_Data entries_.
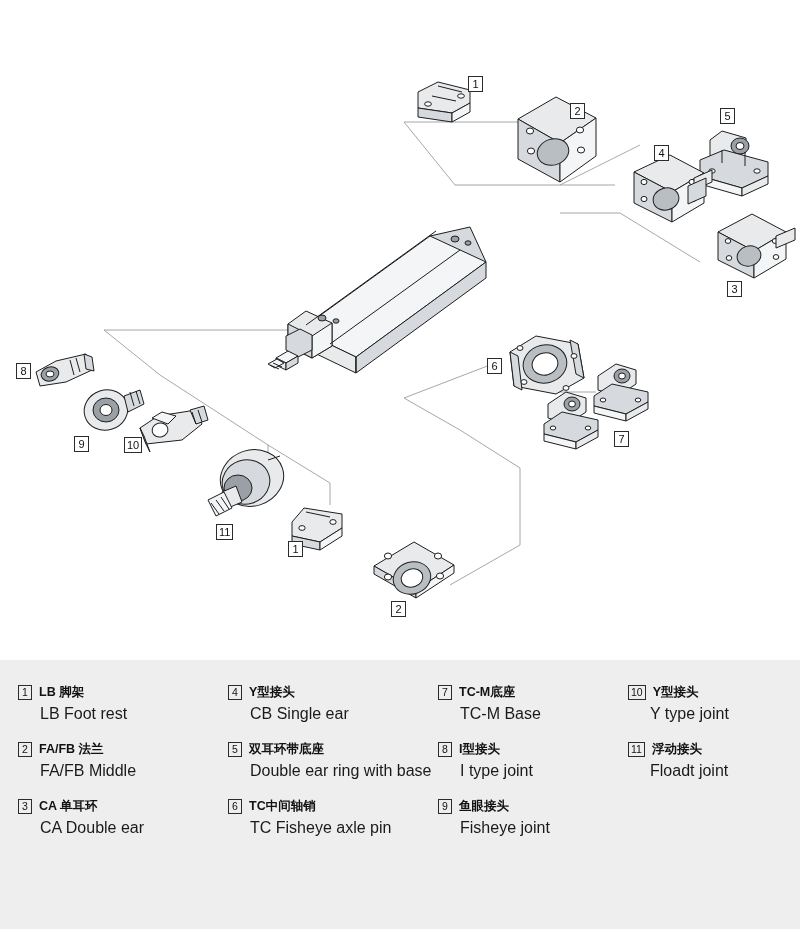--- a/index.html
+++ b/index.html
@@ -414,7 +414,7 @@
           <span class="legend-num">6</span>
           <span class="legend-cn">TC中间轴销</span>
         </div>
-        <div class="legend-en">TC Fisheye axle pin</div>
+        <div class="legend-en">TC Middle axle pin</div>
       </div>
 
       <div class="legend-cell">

_EXERCISE AIM_. Counting only lines that contain the word "legend", state how many appear in the entries, and add nothing.

_WRITTEN REPLY_. 5